A leitura de auxiliares é que neste ano o deputado chega como candidato único da esquerda, o que demonstraria consenso e unidade, a despeito da pré-candidatura de Tabata Amaral (PSB). Também oriunda do campo governista, ela tem apresentado propostas mais ao centro.

Ribeiro afasta o risco de eventuais tensões no PT e no rol de partidos aliados. “O Boulos tem sido uma grata surpresa para a militância. É muito hábil e articulado. Boa parte dessa unidade que construímos se deve a ele, pela forma como conduziu o processo. Nós vamos disputar para ganhar”, afirma.

Boulos também consolidou o controle da máquina partidária do PSOL, com a eleição de aliados seus para as cadeiras de direção nos níveis federal, estadual e municipal. A avaliação é que o entrosamento dará tranquilidade maior ao candidato dentro de casa e inibirá casos de fogo amigo.
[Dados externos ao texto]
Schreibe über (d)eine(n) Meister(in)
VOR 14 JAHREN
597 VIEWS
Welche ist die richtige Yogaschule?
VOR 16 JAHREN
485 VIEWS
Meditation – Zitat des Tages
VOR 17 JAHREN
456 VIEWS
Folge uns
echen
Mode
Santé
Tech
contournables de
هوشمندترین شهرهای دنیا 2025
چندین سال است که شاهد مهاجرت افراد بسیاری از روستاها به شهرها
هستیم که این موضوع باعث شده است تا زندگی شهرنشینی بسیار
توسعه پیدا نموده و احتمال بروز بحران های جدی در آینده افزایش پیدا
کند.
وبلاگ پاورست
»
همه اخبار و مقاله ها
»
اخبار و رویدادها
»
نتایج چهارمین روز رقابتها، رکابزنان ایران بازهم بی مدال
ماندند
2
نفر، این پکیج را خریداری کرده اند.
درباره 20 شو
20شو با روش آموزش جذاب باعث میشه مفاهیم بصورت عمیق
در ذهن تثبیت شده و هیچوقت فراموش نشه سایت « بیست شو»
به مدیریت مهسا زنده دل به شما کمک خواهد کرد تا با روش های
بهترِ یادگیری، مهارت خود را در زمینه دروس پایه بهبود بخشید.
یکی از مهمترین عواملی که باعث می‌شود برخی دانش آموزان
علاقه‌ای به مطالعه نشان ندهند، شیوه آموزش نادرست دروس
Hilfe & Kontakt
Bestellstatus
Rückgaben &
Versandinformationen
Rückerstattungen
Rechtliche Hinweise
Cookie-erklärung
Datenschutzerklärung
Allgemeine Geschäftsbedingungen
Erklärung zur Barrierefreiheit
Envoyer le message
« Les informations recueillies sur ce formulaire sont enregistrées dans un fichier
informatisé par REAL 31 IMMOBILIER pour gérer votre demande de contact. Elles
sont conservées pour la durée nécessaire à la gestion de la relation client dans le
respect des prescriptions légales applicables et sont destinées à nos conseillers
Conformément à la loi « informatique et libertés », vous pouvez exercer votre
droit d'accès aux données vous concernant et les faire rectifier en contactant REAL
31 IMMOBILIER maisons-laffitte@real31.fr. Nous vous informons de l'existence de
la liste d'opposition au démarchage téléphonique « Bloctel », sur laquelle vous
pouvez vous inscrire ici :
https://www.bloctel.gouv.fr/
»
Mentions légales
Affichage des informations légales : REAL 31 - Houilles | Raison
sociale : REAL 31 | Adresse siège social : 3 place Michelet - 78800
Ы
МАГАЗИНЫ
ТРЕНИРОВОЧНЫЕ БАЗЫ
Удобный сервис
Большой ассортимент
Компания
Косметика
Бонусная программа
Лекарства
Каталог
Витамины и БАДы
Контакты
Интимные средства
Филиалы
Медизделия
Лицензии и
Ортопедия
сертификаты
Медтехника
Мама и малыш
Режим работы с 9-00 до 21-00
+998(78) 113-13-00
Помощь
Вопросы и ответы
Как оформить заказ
Os maiores desafios, na ótica dos correligionários, são combater os persistentes rótulos de radical, baderneiro e invasor de propriedades, embasados pelos rivais na trajetória combativa de 20 anos do psolista como líder do MTST (Movimento dos Trabalhadores Sem-Teto).

“Naturalmente, uma campanha que está em primeiro lugar desde o primeiro momento é muito mais alvo dos adversários”, diz Rocha, que prevê uma disputa mais dura e virulenta. “Neste ano, precisamos ter uma preocupação defensiva grande, para responder a esses ataques.”

Em dezembro, dias antes de anunciar apoio a Nunes, o presidente nacional do PSD, Gilberto Kassab, disse em um evento que Boulos é o “franco favorito”. Kassab também é secretário da gestão Tarcísio.

“Eu diria que estamos animados, mas sem salto alto”, afirma Rocha.